Source text
The solution?Take care of things when they should be taken care of.Never leave unto tomorrow what you can do today...yada yada yada. What does
it matter if we've taken care of things or not as long as no one knows we haven't. My mother would say something like:"the truth shall set you free"(I chopped down the cherry tree...again yada yada yada). A lot of things in this world are over-rated. The truth, for one. At the same time the "what you don't know can't hurt you" bit is a load of bull as well.So we are stuck in a society where lack of time nd hedonism has not only created people either too afraid or too busy or (why not face it?) too lazy to do certain things in time but we also leave in a time when saying the truth and hiding it can have equally catastrophical consequences.Hurray for us. Hit the booze.

Well on a more consolative note If you can't do anything about it stop stressing.

Recommendation:Placebo: Sleeping with ghosts and Days before you came two of my favorite songs.And for those of you who are feeling a little down and would like to keep it that way Devotchkas: How it ends. IM me for the song(s).

P.S. Check this out.I know I'm obsessed.Bear with me.It's a great song.

Sunday, February 18, 2007

Jazz and Usher

Yes one of my dirty little not so secret secrets.I have a thing for Usher.It's not that strange if you come to think about it.The amazing body, incredible voice and langurous moves make it a no brainer.The kinky lyrics are a plus though.Some of the songs in my play list right now:Hottest Thing, That's What It's Made 4, Follow Me, Throwback...However you will also see Ella Fitzgerald, Peggy Lee, Frank Sinatra, Dean Martin, Nat King Cole, Julie London, Duke Elington, Sarah Vaughan,Billie Holiday and many more.

In other news...Nietzsch has annoyed me with his chauvinistic comments so i'm laying off books for a while and focusing on chick flicks.Two refreshing days of non-intellect soliciting pieces should fix me right up.

My musical advice for you: french singers like Charles Asnavour, Salvattore Adamo who is an italian per se but has some great french songs, Edith Piaf, Patricia Kaas, Yves Montagne...amazing people, amazing lyrics and amazing language...I'm in love with Paris which I
consider to be the greateset city in the whole wide world so my fascination with french music is justified.

In the subject of falling in love.Lately I've been thinking a lot about how I fell in love with music.I mean there has to have been a particular song that tranformed a liking into somewhat of an obsession... addiction some might say. I didn't come up with much. I know when I fell in love with different bands or artists but not musi. Who knows?...Maybe it was a gradual thing not this amazing revelation.The latter sounds better but reality rarely is what we want it to be.Let us leave this weary path before we fall down the dark pit of depression.

I shall leave you now and maybe when i come back I'll have a book review . I make no promises but I'll do my best.

Task instructions
Answer these from the blog text:
1. Which two Placebo songs does the writer recommend?
2. What does the writer plan to focus on while laying off books?
3. Which city does the writer consider the greatest in the world?

Dataset
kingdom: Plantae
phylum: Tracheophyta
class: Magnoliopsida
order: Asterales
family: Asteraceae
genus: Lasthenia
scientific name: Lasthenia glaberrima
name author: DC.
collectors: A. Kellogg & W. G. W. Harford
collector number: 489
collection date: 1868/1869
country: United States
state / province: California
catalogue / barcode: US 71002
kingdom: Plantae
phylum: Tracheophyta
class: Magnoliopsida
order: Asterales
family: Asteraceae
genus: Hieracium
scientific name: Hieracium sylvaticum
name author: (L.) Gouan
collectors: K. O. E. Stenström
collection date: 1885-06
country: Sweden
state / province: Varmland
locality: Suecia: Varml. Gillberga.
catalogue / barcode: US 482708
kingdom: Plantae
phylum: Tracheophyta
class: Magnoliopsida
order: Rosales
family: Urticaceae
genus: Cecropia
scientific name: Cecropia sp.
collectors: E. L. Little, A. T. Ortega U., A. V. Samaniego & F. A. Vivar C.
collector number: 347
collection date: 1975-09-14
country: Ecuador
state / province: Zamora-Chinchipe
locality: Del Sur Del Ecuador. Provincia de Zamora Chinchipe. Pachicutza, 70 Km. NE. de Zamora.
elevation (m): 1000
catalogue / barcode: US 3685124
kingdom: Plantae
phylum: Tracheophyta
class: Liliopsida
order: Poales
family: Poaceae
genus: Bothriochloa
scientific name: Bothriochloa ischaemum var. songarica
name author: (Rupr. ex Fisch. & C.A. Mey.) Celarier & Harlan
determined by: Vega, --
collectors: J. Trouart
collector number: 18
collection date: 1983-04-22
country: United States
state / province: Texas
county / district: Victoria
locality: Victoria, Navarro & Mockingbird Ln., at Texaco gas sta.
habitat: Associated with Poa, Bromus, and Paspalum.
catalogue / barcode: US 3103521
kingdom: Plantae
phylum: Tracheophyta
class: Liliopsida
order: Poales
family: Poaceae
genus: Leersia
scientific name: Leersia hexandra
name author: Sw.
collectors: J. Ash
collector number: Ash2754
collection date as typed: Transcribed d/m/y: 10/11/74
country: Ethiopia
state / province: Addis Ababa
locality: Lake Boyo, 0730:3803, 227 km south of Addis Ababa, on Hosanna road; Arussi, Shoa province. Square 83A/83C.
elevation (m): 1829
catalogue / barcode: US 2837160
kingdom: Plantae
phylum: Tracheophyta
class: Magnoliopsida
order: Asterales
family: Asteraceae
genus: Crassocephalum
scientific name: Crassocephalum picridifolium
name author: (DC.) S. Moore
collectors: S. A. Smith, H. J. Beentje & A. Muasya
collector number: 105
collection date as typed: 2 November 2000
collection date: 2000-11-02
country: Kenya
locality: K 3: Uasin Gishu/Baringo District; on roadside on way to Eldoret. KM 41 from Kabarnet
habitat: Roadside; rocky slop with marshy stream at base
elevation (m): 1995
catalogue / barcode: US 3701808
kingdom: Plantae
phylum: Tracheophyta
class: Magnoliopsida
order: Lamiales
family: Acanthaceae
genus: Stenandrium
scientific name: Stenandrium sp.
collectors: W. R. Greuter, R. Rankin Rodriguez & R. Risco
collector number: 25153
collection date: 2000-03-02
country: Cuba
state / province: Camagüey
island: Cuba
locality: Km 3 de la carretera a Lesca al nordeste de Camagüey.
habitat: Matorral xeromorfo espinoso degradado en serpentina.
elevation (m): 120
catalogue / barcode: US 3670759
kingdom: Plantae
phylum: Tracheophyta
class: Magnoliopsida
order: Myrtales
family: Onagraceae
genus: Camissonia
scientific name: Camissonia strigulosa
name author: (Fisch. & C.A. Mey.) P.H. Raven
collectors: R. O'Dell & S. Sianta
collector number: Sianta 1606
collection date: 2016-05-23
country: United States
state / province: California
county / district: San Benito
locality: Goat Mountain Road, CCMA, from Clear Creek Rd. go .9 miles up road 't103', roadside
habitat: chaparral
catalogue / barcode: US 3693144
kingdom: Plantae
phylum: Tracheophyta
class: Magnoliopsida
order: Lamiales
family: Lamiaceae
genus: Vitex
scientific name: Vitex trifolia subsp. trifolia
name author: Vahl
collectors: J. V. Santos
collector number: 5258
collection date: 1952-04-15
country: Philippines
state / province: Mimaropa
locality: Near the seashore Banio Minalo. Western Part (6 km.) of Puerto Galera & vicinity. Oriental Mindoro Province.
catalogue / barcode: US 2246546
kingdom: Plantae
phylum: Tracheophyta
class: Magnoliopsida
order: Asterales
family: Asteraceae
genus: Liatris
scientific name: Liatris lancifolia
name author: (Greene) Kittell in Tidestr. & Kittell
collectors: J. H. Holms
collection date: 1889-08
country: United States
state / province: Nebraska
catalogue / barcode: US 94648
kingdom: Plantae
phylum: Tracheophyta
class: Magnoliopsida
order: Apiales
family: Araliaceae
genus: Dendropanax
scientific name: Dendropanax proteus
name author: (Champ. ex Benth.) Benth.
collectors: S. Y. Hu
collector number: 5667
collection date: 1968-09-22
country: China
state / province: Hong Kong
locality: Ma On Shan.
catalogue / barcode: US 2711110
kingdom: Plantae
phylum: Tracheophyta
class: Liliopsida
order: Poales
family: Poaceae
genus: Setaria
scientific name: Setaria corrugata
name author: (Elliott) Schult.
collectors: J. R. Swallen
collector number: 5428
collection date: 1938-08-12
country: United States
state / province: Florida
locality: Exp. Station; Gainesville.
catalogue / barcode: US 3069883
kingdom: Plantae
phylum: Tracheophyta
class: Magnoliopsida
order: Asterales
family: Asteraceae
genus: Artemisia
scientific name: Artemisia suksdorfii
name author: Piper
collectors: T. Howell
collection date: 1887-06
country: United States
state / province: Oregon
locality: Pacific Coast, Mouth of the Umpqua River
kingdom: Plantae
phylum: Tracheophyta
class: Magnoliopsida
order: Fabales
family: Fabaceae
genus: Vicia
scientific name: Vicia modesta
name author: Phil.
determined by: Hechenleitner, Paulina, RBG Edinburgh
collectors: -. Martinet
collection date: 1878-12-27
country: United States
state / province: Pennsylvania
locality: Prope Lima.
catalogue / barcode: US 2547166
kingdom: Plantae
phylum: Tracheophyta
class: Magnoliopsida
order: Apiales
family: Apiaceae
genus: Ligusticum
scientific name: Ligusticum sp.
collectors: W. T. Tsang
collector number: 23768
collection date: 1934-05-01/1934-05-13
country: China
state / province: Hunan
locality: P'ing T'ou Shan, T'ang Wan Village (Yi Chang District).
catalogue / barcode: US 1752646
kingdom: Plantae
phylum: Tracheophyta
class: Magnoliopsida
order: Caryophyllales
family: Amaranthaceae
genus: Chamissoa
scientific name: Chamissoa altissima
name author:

Reply to the exercise
1. "Sleeping with ghosts" and "Days before you came"
2. Chick flicks
3. Paris